Francia y Brasil, hasta aquí los dos mejores equipos de la Copa del Mundo, y Portugal, con el glamoroso Cristian Ronaldo y la jerarquía de sus muy buenos jugadores, ya han avanzado a los octavos de final, cada uno con su estilo. El gesto y la actitud corporal de sus jugadores y sus cuerpos técnicos, antes y durante los partidos, refleja la tensión competitiva del gran acontecimiento. Juegan con soltura pero también con intensidad y dientes apretados, sin dar ni recibir ventajas. Siempre muy lejos de la angustia asfixiante con que la Selección Argentina está afrontando el Mundial.
Si para franceses, brasileños y portugueses está en disputa en Qatar la máxima competencia del fútbol mundial, para los argentinos pareciera estar en juego mucho más. Algo así como la patria, la bandera o la existencia misma de la Nación. No debiera ser así, pero cada vez más es así. Y no está bien, sino todo lo contrario. El gesto tenso y asustado de los jugadores durante la ejecución de los himnos, las lágrimas del técnico Lionel Scaloni y el desborde emocional de su asistente Pablo Aimar luego de los dos goles ante México, la sensación de alivio y desahogo más que de alegría y satisfacción que experimentó el plantel tras la victoria del sábado revelan el delicado trance emocional que viene atravesando la Selección.
Ya fue dicho en este mismo espacio pero no esta de más recordarlo: la impensada derrota ante Arabia Saudita desequlibró a la Argentina. Nadie estaba preparado para absorber semejante mazazo y el 1-2 tuvo el mismo efecto de una bomba moral que explotó no bien terminó aquel infausto partido. El sábado ante México se recogieron las esquirlas. Pero la sensación que imperó hasta el golazo de Messi fue la de un equipo ahogado por los nervios y el miedo a perder y abrumado por el peso de la responsabilidad y la autoexigencia.

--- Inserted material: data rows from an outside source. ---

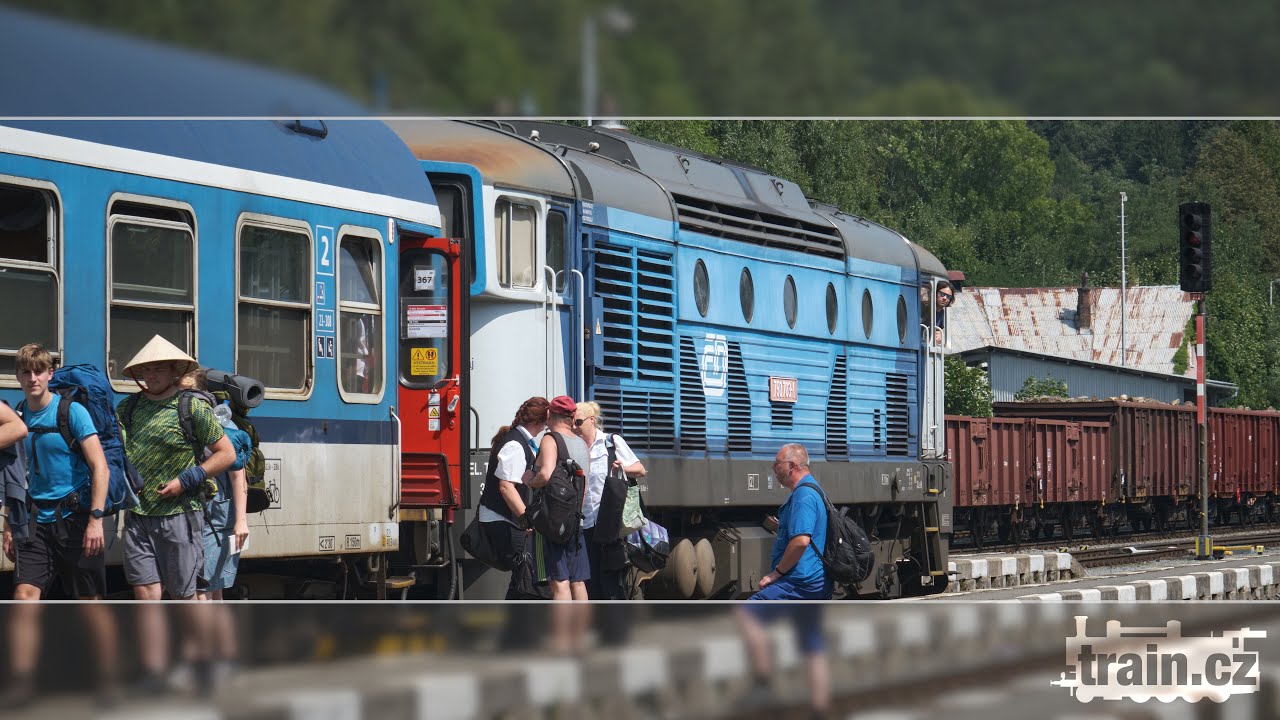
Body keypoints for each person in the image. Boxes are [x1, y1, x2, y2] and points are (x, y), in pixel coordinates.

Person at [0, 343, 118, 707]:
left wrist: (96, 520)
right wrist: (9, 523)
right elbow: (17, 475)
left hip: (77, 520)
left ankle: (108, 681)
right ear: (17, 376)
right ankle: (23, 683)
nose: (32, 378)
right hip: (36, 522)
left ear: (50, 374)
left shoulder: (72, 412)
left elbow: (100, 467)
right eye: (25, 372)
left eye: (39, 371)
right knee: (24, 598)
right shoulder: (17, 415)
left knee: (89, 603)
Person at [117, 335, 235, 602]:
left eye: (158, 368)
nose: (150, 375)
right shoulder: (128, 407)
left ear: (174, 372)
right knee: (146, 595)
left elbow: (226, 454)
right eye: (145, 369)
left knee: (184, 596)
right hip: (137, 515)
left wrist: (187, 479)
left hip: (179, 513)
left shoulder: (192, 406)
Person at [733, 443, 832, 719]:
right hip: (815, 581)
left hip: (800, 581)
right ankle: (819, 709)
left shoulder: (803, 496)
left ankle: (763, 683)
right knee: (812, 645)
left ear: (792, 466)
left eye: (776, 464)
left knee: (746, 614)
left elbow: (801, 541)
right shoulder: (813, 490)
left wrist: (776, 572)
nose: (773, 470)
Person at [477, 396, 548, 600]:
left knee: (522, 575)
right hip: (503, 518)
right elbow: (506, 487)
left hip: (508, 517)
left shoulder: (520, 440)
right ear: (539, 422)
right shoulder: (516, 444)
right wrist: (525, 519)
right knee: (525, 572)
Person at [573, 400, 645, 600]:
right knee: (588, 582)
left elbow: (640, 469)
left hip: (609, 523)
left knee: (612, 580)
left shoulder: (611, 442)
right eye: (572, 423)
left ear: (592, 420)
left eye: (578, 422)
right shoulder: (573, 446)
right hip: (583, 524)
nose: (574, 427)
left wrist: (619, 468)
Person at [529, 395, 591, 603]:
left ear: (549, 414)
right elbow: (584, 486)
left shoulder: (550, 439)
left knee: (559, 583)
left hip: (551, 524)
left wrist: (529, 480)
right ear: (573, 417)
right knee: (578, 582)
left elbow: (545, 474)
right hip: (575, 521)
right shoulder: (582, 444)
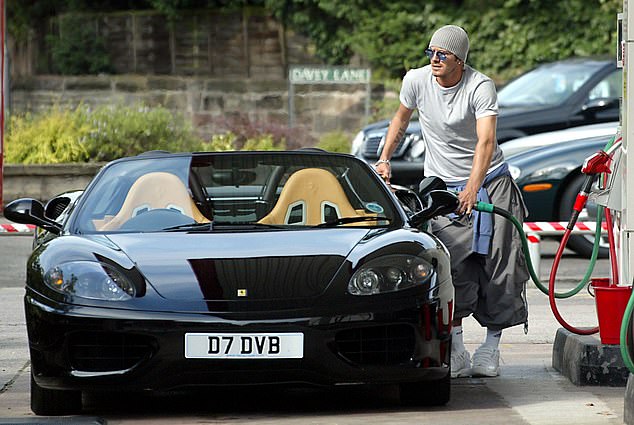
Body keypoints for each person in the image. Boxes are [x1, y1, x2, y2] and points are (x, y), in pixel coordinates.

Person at [374, 24, 529, 378]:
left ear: (460, 59)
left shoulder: (479, 86)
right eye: (431, 52)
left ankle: (490, 349)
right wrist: (384, 158)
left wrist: (474, 187)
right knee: (453, 267)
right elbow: (400, 119)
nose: (434, 60)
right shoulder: (416, 81)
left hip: (490, 182)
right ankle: (457, 349)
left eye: (442, 54)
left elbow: (485, 141)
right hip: (444, 188)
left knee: (501, 268)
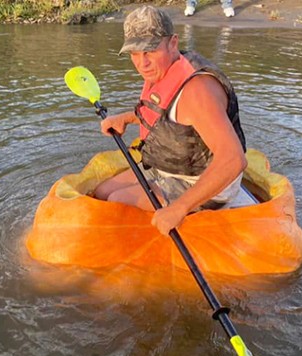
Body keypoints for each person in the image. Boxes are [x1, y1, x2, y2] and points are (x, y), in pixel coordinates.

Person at [94, 5, 247, 235]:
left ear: (173, 43)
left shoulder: (198, 91)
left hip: (202, 181)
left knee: (117, 200)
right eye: (134, 53)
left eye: (150, 51)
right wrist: (125, 118)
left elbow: (234, 160)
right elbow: (163, 112)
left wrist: (179, 207)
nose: (141, 63)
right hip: (170, 166)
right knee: (102, 192)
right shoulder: (163, 68)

Se pudo eludir la derrota que hubiera significado una indigerible eliminación ya en el segundo partido. Pero la tensión sigue ahí. Y con ella y a pesar de ella, habrá que jugar ante Polonia.
Más que los polacos, más que el poder de un goleador como Robert Lewandowski y de un equipo sin grandes luces pero duro y trabajado, el gran rival de la Argentina será la propia Argentina, su vulnerabilidad emocional y el miedo paralizante a que otra derrota decrete el fin de la aventura mundialista en Qatar. Si se le gana a Polonia y se logra el pase a los octavos de final, se habrá encaminado el Mundial luego de un mal comienzo, aquella derrota quedará como un mal recuerdo y las energías se concentrarán en los mano a mano que comenzarán el sábado.
Si en cambio, sucediera lo peor, lo que nadie quiere que suceda, la Selección injustamente vivirá (o le harán vivir) la sensación de algo peor que una derrota. Como si un Mundial fuera la vida misma y no lo que verdaderamente es: la competencia deportiva más importante de todas, ni más ni menos que eso.